- [TASK DESCRIPTION]: Note each line in the data holding the string "Recall" and report it.

# # # # # # #

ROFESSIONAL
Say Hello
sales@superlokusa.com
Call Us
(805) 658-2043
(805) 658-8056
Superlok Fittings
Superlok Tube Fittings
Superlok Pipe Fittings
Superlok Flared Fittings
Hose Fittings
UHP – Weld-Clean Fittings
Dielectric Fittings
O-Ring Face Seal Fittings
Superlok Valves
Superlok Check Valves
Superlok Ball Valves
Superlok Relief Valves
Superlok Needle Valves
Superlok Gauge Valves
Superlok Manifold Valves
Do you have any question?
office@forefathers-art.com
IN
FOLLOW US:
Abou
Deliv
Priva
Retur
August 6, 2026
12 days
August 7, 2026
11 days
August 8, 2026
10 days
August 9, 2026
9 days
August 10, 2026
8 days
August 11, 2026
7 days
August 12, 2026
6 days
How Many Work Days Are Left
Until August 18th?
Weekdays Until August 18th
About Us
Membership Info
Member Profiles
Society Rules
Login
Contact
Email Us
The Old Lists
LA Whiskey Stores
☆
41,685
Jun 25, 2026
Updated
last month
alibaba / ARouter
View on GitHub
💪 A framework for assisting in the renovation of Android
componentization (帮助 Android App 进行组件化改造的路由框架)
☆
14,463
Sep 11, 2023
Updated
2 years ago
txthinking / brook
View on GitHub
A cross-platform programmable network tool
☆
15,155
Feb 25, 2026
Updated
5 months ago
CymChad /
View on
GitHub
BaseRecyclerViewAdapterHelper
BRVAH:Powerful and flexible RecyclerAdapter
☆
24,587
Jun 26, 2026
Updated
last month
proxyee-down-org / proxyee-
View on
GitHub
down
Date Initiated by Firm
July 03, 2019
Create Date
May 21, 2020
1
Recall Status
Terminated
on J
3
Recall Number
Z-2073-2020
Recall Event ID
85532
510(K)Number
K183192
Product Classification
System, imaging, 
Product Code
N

# # # # # # #

- [THE ANSWER]:
Recall Status
Recall Number
Recall Event ID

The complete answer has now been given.